A reação negativa após a morte do médico levou as autoridades do país a anunciarem a abertura de uma investigação. A prefeitura de Wuhan deu pêsames à família.

A epidemia já matou 637 pessoas na China e 1 nas Filipinas. Mais de 31 mil pessoas estão infectadas com o vírus 2019-nCoV.

O doutor Li, de 34 anos, morreu no hospital central de Wuahn, cidade de 11 milhões de habitantes que está isolada do mundo desde 23 de janeiro. O oftalmologista contraiu a doença quando tratava um paciente.

Doença subestimada

O governo da China vem sendo acusado de subestimar a gravidade do vírus no início da proliferação da doença e de tentar mantê-lo em segredo. A morte de Wenliang ilustra a situação caótica dos hospitais de Wuhan, muito saturados.

Um alto funcionário do governo provincial admitiu na quinta-feira que os profissionais da área da saúde não contam com equipamento de proteção contra o vírus.

No início de fevereiro, o governo chinês admitiu falha na resposta à epidemia do novo coronavírus.

A morte de Wenliang trouxe ainda mais a sensação de descaso das autoridades com a população.

As redes sociais foram tomadas por hashtags contra o governo, mas elas logo foram censuradas.

Regime chinês abalado

A morte do médico parece ter provocado estupor no regime.

O presidente Xi Jinping assegurou a Donald Trump que o país é "completamente capaz" de derrotar o coronavírus.

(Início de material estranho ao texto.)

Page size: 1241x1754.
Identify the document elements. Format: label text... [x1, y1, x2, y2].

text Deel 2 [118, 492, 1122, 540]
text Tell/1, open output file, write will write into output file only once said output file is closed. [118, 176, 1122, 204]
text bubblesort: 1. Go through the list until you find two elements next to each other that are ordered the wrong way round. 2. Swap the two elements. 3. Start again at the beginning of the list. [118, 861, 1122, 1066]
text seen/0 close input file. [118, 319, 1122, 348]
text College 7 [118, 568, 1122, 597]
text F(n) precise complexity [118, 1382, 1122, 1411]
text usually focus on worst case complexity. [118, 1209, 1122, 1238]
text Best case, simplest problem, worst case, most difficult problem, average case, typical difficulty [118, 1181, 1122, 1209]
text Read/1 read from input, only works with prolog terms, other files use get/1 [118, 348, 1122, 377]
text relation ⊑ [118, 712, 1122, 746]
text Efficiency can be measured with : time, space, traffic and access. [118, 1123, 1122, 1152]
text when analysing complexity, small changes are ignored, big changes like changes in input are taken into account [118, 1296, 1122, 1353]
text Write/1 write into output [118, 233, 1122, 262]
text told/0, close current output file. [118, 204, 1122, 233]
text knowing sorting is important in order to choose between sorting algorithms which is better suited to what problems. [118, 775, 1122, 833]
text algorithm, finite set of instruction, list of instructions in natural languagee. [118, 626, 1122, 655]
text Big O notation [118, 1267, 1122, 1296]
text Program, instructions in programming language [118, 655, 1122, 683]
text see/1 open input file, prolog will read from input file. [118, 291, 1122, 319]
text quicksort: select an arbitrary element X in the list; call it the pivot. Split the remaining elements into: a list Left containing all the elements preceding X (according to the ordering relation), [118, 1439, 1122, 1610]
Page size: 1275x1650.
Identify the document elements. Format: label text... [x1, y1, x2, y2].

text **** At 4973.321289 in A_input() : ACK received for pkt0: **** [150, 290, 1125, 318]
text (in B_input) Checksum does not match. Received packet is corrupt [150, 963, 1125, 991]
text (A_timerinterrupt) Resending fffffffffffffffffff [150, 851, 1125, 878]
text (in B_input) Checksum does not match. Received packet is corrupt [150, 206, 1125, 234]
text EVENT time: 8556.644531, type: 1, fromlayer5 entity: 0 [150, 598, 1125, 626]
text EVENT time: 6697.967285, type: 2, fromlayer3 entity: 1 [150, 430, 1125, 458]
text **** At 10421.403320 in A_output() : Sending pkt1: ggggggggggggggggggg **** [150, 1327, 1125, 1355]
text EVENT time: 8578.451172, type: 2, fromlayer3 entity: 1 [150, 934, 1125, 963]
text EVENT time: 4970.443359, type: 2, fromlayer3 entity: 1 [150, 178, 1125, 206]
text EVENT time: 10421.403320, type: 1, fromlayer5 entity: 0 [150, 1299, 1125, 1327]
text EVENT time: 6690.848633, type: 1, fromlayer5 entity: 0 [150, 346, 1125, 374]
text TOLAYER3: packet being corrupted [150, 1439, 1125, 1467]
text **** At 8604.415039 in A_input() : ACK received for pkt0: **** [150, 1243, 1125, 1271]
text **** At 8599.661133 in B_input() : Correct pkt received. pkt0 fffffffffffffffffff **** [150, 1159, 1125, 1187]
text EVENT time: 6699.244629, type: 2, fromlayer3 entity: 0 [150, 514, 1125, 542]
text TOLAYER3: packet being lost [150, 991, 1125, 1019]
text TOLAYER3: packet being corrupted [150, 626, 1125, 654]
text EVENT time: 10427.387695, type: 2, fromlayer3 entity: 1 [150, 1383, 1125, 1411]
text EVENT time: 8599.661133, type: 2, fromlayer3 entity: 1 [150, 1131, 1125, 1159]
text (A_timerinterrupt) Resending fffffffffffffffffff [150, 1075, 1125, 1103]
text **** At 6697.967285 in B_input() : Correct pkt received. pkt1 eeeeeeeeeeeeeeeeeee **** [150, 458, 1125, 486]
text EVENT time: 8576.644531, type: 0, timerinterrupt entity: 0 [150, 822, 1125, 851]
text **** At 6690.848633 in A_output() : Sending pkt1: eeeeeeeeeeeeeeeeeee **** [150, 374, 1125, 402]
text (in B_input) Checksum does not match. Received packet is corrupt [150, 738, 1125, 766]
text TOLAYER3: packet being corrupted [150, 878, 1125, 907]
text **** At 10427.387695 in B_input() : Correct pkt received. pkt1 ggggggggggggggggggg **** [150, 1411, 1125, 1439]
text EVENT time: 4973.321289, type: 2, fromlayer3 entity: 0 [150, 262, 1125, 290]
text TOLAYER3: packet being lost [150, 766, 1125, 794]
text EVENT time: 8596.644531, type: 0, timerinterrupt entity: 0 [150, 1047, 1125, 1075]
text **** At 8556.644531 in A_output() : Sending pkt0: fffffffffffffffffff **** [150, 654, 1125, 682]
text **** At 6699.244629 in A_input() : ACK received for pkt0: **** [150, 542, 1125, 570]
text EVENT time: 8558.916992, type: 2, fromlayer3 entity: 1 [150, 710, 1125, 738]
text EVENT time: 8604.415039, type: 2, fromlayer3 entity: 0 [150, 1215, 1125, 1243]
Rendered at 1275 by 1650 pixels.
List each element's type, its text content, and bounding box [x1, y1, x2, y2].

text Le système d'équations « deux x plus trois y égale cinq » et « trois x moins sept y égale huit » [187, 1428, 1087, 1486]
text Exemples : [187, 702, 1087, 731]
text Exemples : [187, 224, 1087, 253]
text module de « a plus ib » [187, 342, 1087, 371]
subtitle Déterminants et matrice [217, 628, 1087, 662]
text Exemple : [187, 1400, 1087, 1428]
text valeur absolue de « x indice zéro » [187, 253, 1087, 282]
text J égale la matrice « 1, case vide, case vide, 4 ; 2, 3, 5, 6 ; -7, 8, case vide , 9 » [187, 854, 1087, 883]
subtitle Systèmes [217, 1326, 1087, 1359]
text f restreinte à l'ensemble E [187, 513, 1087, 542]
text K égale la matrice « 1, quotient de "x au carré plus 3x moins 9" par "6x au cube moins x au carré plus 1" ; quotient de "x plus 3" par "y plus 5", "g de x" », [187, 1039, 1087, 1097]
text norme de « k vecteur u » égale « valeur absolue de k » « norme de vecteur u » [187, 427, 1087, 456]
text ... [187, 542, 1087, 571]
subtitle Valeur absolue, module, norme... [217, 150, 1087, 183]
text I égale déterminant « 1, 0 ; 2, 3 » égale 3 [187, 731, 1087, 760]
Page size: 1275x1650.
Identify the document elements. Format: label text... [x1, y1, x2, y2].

Também pediu ao governo dos Estados Unidos uma reação "de forma razoável" à crise. Washington proíbe a entrada em seu território dos estrangeiros que passam pelo território chinês. No início da semana, a China acusou o país de "propagar o pânico".

Xi afirmou que a China está travando "uma guerra popular" contra a epidemia, com "mobilização nacional e medidas de prevenção e controle muito estritas", informou o canal CCTV.

Donald Trump "expressou sua confiança na força e resistência da China para enfrentar o desafio do novo surto de coronavírus" e os dois presidentes "concordaram em continuar a ampla comunicação e cooperação", indicou a Casa Branca.

Médico convocado pela polícia

Li Wenliang é apontado como um dos primeiros a identificar a existência do surto do novo coronavírus e alertar as autoridades. Ele foi um dos oito médicos que a polícia chinesa investigou sob acusação de "espalhar boatos" relacionados ao surto. O oftalmologista contraiu a doença quando tratava um paciente. Ele era casado e tinha uma filha de cinco anos.

Agora, ele é considerado um herói nacional, ainda mais em comparação com os funcionários do governo local acusado de ocultar o surgimento da epidemia."Que todos os funcionários que enriquecem com dinheiro público morram debaixo da neve", afirmou um internauta, em um comentário apagado imediatamente pelos censores.